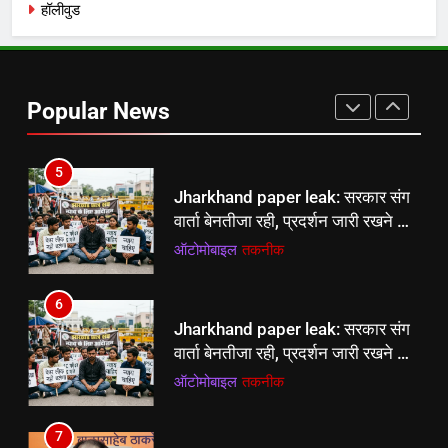
हॉलीवुड
4
Devendra Fadnavis ने
Siddhivinayak Temple जांच के दिए
Popular News
आदेश, खंगाला जाएगा 5 साल का रिकॉर्ड
ऑटोमोबाइल
तकनीक
5
Jharkhand paper leak: सरकार संग
वार्ता बेनतीजा रही, प्रदर्शन जारी रखने का
ऐलान
ऑटोमोबाइल
तकनीक
6
5
Jharkhand paper leak: सरकार संग
Jharkhand paper leak: सरकार संग
वार्ता बेनतीजा रही, प्रदर्शन जारी रखने का
वार्ता बेनतीजा रही, प्रदर्शन जारी रखने का
ऐलान
ऑटोमोबाइल
तकनीक
ऐलान
ऑटोमोबाइल
तकनीक
7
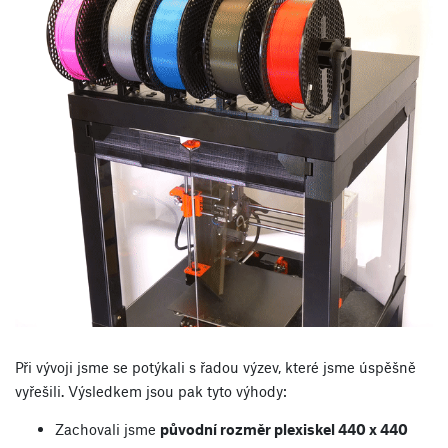
Při vývoji jsme se potýkali s řadou výzev, které jsme úspěšně
vyřešili. Výsledkem jsou pak tyto výhody:
Zachovali jsme
původní rozměr plexiskel 440 x 440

§ EXERCISE
Repeat the listing in full and to the letter, excluding every image.

§ EXERCISE ANSWER
हॉलीवुड
4
Devendra Fadnavis ने
Siddhivinayak Temple जांच के दिए
Popular News
आदेश, खंगाला जाएगा 5 साल का रिकॉर्ड
ऑटोमोबाइल
तकनीक
5
Jharkhand paper leak: सरकार संग
वार्ता बेनतीजा रही, प्रदर्शन जारी रखने का
ऐलान
ऑटोमोबाइल
तकनीक
6
5
Jharkhand paper leak: सरकार संग
Jharkhand paper leak: सरकार संग
वार्ता बेनतीजा रही, प्रदर्शन जारी रखने का
वार्ता बेनतीजा रही, प्रदर्शन जारी रखने का
ऐलान
ऑटोमोबाइल
तकनीक
ऐलान
ऑटोमोबाइल
तकनीक
7
Při vývoji jsme se potýkali s řadou výzev, které jsme úspěšně
vyřešili. Výsledkem jsou pak tyto výhody:
Zachovali jsme
původní rozměr plexiskel 440 x 440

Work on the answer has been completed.